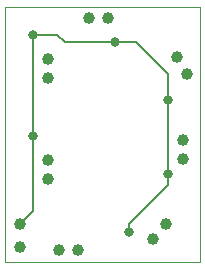
<source format=gbl>
G75*
%MOIN*%
%OFA0B0*%
%FSLAX24Y24*%
%IPPOS*%
%LPD*%
%AMOC8*
5,1,8,0,0,1.08239X$1,22.5*
%
%ADD10C,0.0000*%
%ADD11C,0.0397*%
%ADD12C,0.0317*%
%ADD13C,0.0060*%
D10*
X002392Y002517D02*
X002392Y011017D01*
X008892Y011017D01*
X008892Y002517D01*
X002392Y002517D01*
D11*
X002892Y003017D03*
X002892Y003767D03*
X004204Y002892D03*
X004829Y002892D03*
X003829Y005267D03*
X003829Y005892D03*
X003829Y008642D03*
X003829Y009267D03*
X005204Y010642D03*
X005829Y010642D03*
X008142Y009329D03*
X008454Y008767D03*
X008329Y006579D03*
X008329Y005954D03*
X007767Y003767D03*
X007329Y003267D03*
D12*
X006517Y003517D03*
X007829Y005454D03*
X007829Y007892D03*
X006079Y009829D03*
X003329Y010079D03*
X003329Y006704D03*
D13*
X003329Y004204D01*
X002892Y003767D01*
X003329Y006704D02*
X003329Y010079D01*
X004142Y010079D01*
X004392Y009829D01*
X006079Y009829D01*
X006767Y009829D01*
X007829Y008767D01*
X007829Y007892D01*
X007829Y005454D01*
X007829Y005079D01*
X006517Y003767D01*
X006517Y003517D01*
M02*

</source>
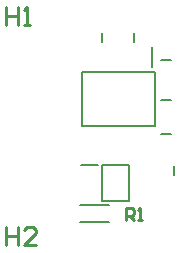
<source format=gto>
G04*
G04 #@! TF.GenerationSoftware,Altium Limited,Altium Designer,20.0.2 (26)*
G04*
G04 Layer_Color=65535*
%FSLAX25Y25*%
%MOIN*%
G70*
G01*
G75*
%ADD10C,0.00600*%
%ADD11C,0.00787*%
%ADD12C,0.01000*%
D10*
X41811Y21339D02*
Y24488D01*
X10748Y11260D02*
X20197D01*
X10748Y5748D02*
X20197D01*
X28741Y65630D02*
Y68780D01*
X37717Y35118D02*
X40866D01*
X37716Y46221D02*
X40866D01*
X37717Y59685D02*
X40866D01*
X18071Y65630D02*
Y68779D01*
D11*
X35630Y37776D02*
Y55847D01*
X11220Y37776D02*
X35630D01*
X11220D02*
Y55847D01*
X35630D01*
X34646Y57224D02*
Y63937D01*
X17992Y24646D02*
X27047D01*
Y12835D02*
Y24646D01*
X17992Y12835D02*
X27047D01*
X17992D02*
Y24646D01*
X11004Y24843D02*
X16614D01*
D12*
X25945Y6496D02*
Y10432D01*
X27913D01*
X28569Y9776D01*
Y8464D01*
X27913Y7808D01*
X25945D01*
X27257D02*
X28569Y6496D01*
X29881D02*
X31192D01*
X30537D01*
Y10432D01*
X29881Y9776D01*
X-14134Y77219D02*
Y71220D01*
Y74220D01*
X-10135D01*
Y77219D01*
Y71220D01*
X-8136D02*
X-6136D01*
X-7136D01*
Y77219D01*
X-8136Y76219D01*
X-14134Y3872D02*
Y-2126D01*
Y873D01*
X-10135D01*
Y3872D01*
Y-2126D01*
X-4137D02*
X-8136D01*
X-4137Y1873D01*
Y2872D01*
X-5137Y3872D01*
X-7136D01*
X-8136Y2872D01*
M02*

</source>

_ _ _

Job item:
Find "X008454Y008767D03*" in the entries above and copy that whole line exactly, then each line after it through the line that contains "X002892Y003767D01*".

Final answer:
X008454Y008767D03*
X008329Y006579D03*
X008329Y005954D03*
X007767Y003767D03*
X007329Y003267D03*
D12*
X006517Y003517D03*
X007829Y005454D03*
X007829Y007892D03*
X006079Y009829D03*
X003329Y010079D03*
X003329Y006704D03*
D13*
X003329Y004204D01*
X002892Y003767D01*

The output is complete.